Na Câmara, o clima com o governo também se deteriorou, a ponto de Hugo Motta afirmar que não falaria mais com o líder do governo na Casa, deputado Lindbergh Faria (PT-RJ). Em resposta, Faria disse que a reação de Motta era “imatura”.
Teto maior para MEIs
Na Câmara, está em tramitação um projeto que aumenta os limites de enquadramento de empresas nos regimes do Simples e do Microempreendedor Individual (MEI), o que pode resultar em uma perda de receitas de R$ 22,7 bilhões em 2026 e de R$ 24,9 bilhões em 2027.
Pela proposta, o teto de faturamento anual do MEI subiria de R$ 81 mil para R$ 144,9 mil; o da microempresa (ME) sairia de R$ 360 mil para R$ 869,5 mil; e o da empresa de pequeno porte (EPP), de R$ 4,8 milhões para R$ 8,69 milhões.
“Com isso, uma parcela maior de empresas seria enquadrada como MEI, ME ou EPP, fazendo jus ao regime tributário simplificado e carga tributária reduzida”, alerta a XP Investimentos em relatório a clientes.
A proposta foi aprovada no Senado e na Câmara já obteve parecer favorável das comissões de Constituição e Justiça (CCJ) e de Finanças e Tributação.
Um outro projeto, com conteúdo semelhante, também foi colocado para votação na Comissão de Assuntos Econômicos (CAE) do Senado, presidido pelo senador Renan Calheiros (MDB-AL) para esta quarta-feira, 25.
Benefício de Prestação Continuada
Na Câmara, outra proposta com forte impacto é a que amplia os critérios de elegibilidade do Benefício de Prestação Continuada (BPC). O BPC, pago a idosos e pessoas com deficiência de baixa renda, é uma das principais preocupações da equipe econômica, porque vem tendo um crescimento acelerado nos últimos anos.

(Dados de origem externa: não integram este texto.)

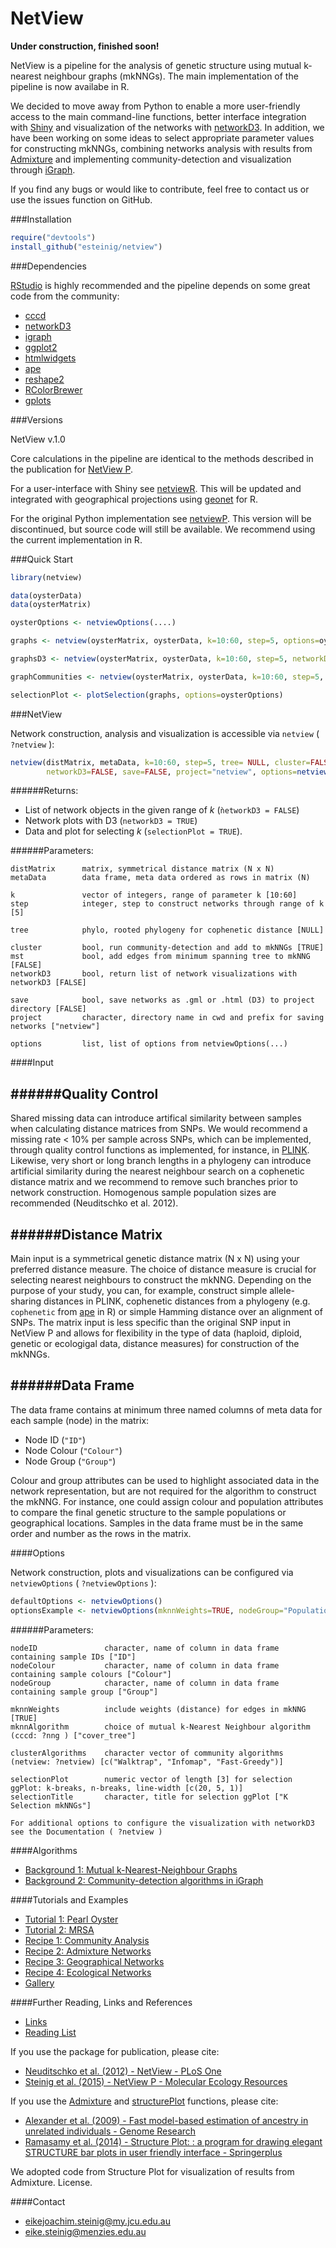 # NetView

**Under construction, finished soon!**

NetView is a pipeline for the analysis of genetic structure using mutual k-nearest neighbour graphs (mkNNGs). The main implementation of the pipeline is now availabe in R. 

We decided to move away from Python to enable a more user-friendly access to the main command-line functions, better interface integration with [Shiny](http://shiny.rstudio.com/) and visualization of the networks with [networkD3](https://christophergandrud.github.io/networkD3/). In addition, we have been working on some ideas to select appropriate parameter values for constructing mkNNGs, combining networks analysis with results from [Admixture]() and implementing community-detection and visualization through [iGraph]().

If you find any bugs or would like to contribute, feel free to contact us or use the issues function on GitHub. 

###Installation

```r
require("devtools")
install_github("esteinig/netview")
```

###Dependencies

[RStudio]() is highly recommended and the pipeline depends on some great code from the community:

* [cccd]()
* [networkD3]()
* [igraph]()
* [ggplot2]()
* [htmlwidgets]()
* [ape]()
* [reshape2]()
* [RColorBrewer]()
* [gplots]()

###Versions

NetView v.1.0

Core calculations in the pipeline are identical to the methods described in the publication for [NetView P]().

For a user-interface with Shiny see [netviewR](https://github.com/esteinig/netviewR). This will be updated and integrated with geographical projections using [geonet]() for R.

For the original Python implementation see [netviewP](https://github.com/esteinig/netviewP). This version will be discontinued, but source code will still be available. We recommend using the current implementation in R.

###Quick Start

```r
library(netview)

data(oysterData)
data(oysterMatrix)

oysterOptions <- netviewOptions(....)

graphs <- netview(oysterMatrix, oysterData, k=10:60, step=5, options=oysterOptions)

graphsD3 <- netview(oysterMatrix, oysterData, k=10:60, step=5, networkD3=TRUE, options=oysterOptions)

graphCommunities <- netview(oysterMatrix, oysterData, k=10:60, step=5, cluster=TRUE, options=oysterOptions)

selectionPlot <- plotSelection(graphs, options=oysterOptions)
```

###NetView

Network construction, analysis and visualization is accessible via `netview` ( `?netview` ):

```r
netview(distMatrix, metaData, k=10:60, step=5, tree= NULL, cluster=FALSE, mst=FALSE, 
        networkD3=FALSE, save=FALSE, project="netview", options=netviewOptions())
```

######Returns:

* List of network objects in the given range of *k* (`ǹetworkD3 = FALSE`)
* Network plots with D3 (`networkD3 = TRUE`)
* Data and plot for selecting *k* (`selectionPlot = TRUE`).

######Parameters:

```
distMatrix      matrix, symmetrical distance matrix (N x N)
metaData        data frame, meta data ordered as rows in matrix (N)

k               vector of integers, range of parameter k [10:60]
step            integer, step to construct networks through range of k [5]

tree            phylo, rooted phylogeny for cophenetic distance [NULL]

cluster         bool, run community-detection and add to mkNNGs [TRUE]
mst             bool, add edges from minimum spanning tree to mkNNG [FALSE]
networkD3       bool, return list of network visualizations with networkD3 [FALSE]

save            bool, save networks as .gml or .html (D3) to project directory [FALSE]
project         character, directory name in cwd and prefix for saving networks ["netview"]

options         list, list of options from netviewOptions(...)

```

####Input

######Quality Control
---

Shared missing data can introduce artifical similarity between samples when calculating distance matrices from SNPs. We would recommend a missing rate < 10% per sample across SNPs, which can be implemented, through quality control functions as implemented, for instance, in [PLINK](). Likewise, very short or long branch lengths in a phylogeny can introduce artificial similarity during the nearest neighbour search on a cophenetic distance matrix and we recommend to remove such branches prior to network construction. Homogenous sample population sizes are recommended (Neuditschko et al. 2012).

######Distance Matrix
---

Main input is a symmetrical genetic distance matrix (N x N) using your preferred distance measure. The choice of distance measure is crucial for selecting nearest neighbours to construct the mkNNG. Depending on the purpose of your study, you can, for example, construct simple allele-sharing distances in PLINK, cophenetic distances from a phylogeny (e.g. `cophenetic` from [ape]() in R) or simple Hamming distance over an alignment of SNPs. The matrix input is less specific than the original SNP input in NetView P and allows for flexibility in the type of data (haploid, diploid, genetic or ecologigal data, distance measures) for construction of the mkNNGs.

######Data Frame
---

The data frame contains at minimum three named columns of meta data for each sample (node) in the matrix: 

* Node ID (`"ID"`)
* Node Colour (`"Colour"`)
* Node Group (`"Group"`)

Colour and group attributes can be used to highlight associated data in the network representation, but are not required for the algorithm to construct the mkNNG. For instance, one could assign colour and population attributes to compare the final genetic structure to the sample populations or geographical locations. Samples in the data frame must be in the same order and number as the rows in the matrix.

####Options

Network construction, plots and visualizations can be configured via `netviewOptions` ( `?netviewOptions` ):

```r
defaultOptions <- netviewOptions()
optionsExample <- netviewOptions(mknnWeights=TRUE, nodeGroup="Population")
```

######Parameters:

```
nodeID               character, name of column in data frame containing sample IDs ["ID"]
nodeColour           character, name of column in data frame containing sample colours ["Colour"]
nodeGroup            character, name of column in data frame containing sample group ["Group"]

mknnWeights          include weights (distance) for edges in mkNNG [TRUE]
mknnAlgorithm        choice of mutual k-Nearest Neighbour algorithm (cccd: ?nng ) ["cover_tree"]

clusterAlgorithms    character vector of community algorithms (netview: ?netview) [c("Walktrap", "Infomap", "Fast-Greedy")]

selectionPlot        numeric vector of length [3] for selection ggPlot: k-breaks, n-breaks, line-width [c(20, 5, 1)]
selectionTitle       character, title for selection ggPlot ["K Selection mkNNGs"]

For additional options to configure the visualization with networkD3 see the Documentation ( ?netview )
```

####Algorithms

* [Background 1: Mutual k-Nearest-Neighbour Graphs]()
* [Background 2: Community-detection algorithms in iGraph]()

####Tutorials and Examples

* [Tutorial 1: Pearl Oyster]()
* [Tutorial 2: MRSA]()
* [Recipe 1: Community Analysis]()
* [Recipe 2: Admixture Networks]()
* [Recipe 3: Geographical Networks]()
* [Recipe 4: Ecological Networks]()
* [Gallery]()

####Further Reading, Links and References

* [Links]()
* [Reading List]()

If you use the package for publication, please cite:

* [Neuditschko et al. (2012) - NetView - PLoS One](http://journals.plos.org/plosone/article?id=10.1371/journal.pone.0048375)
* [Steinig et al. (2015) - NetView P - Molecular Ecology Resources](http://onlinelibrary.wiley.com/doi/10.1111/1755-0998.12442/abstract)

If you use the [Admixture]() and [structurePlot]() functions, please cite:

* [Alexander et al. (2009) - Fast model-based estimation of ancestry in unrelated individuals - Genome Research](http://genome.cshlp.org/content/early/2009/07/31/gr.094052.109.abstract)
* [Ramasamy et al. (2014) - Structure Plot: : a program for drawing elegant STRUCTURE bar plots in user friendly interface - Springerplus](http://www.springerplus.com/content/3/1/431)

We adopted code from Structure Plot for visualization of results from Admixture. License.

####Contact

* eikejoachim.steinig@my.jcu.edu.au
* eike.steinig@menzies.edu.au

Pelo projeto, teriam direito ao BPC famílias com renda per capita de até meio salário mínimo — acima da linha de corte atual, de um quarto de salário mínimo. Além disso, seriam deduzidos do cálculo para compor a renda os valores recebidos via BPC por algum integrante da família ou outros benefícios de previdência, em até um salário mínimo.
Pelas contas da XP Investimentos, o impacto anual da medida poderia chegar a R$ 12,2 bilhões no ano que vem, mas subindo para R$ 24,9 bilhões no ano seguinte.
De janeiro a setembro deste ano, os gastos com o BPC já dispararam 10,2% acima da inflação, segundo dados do Tesouro Nacional, saindo de R$ 82,18 bilhões para R$ 95,25 bilhões, em termos nominais.
No final de 2024, o Congresso derrubou as medidas para apertar o BPC dentro do pacote de cortes de gastos enviado pelo governo. O tema é de extrema sensibilidade nas duas Casas, que agora podem adotar medidas no sentido contrário, afrouxando ainda mais as regras.
O presidente da CNM, Paulo Ziulkoski, também teme pela aprovação do projeto de lei que concede adicional de insalubridade para os professores de educação escolar. A CNM prevê gastos de R$ 6,5 bilhões por ano com a proposta. O que está acontecendo é que o Congresso está, de forma irresponsável, tomando iniciativas com forte impacto para as finanças públicas municipais. A cada dia brota um projeto novo em uma comissão, quando não vai diretamente a plenário”, afirmou Ziulkoski.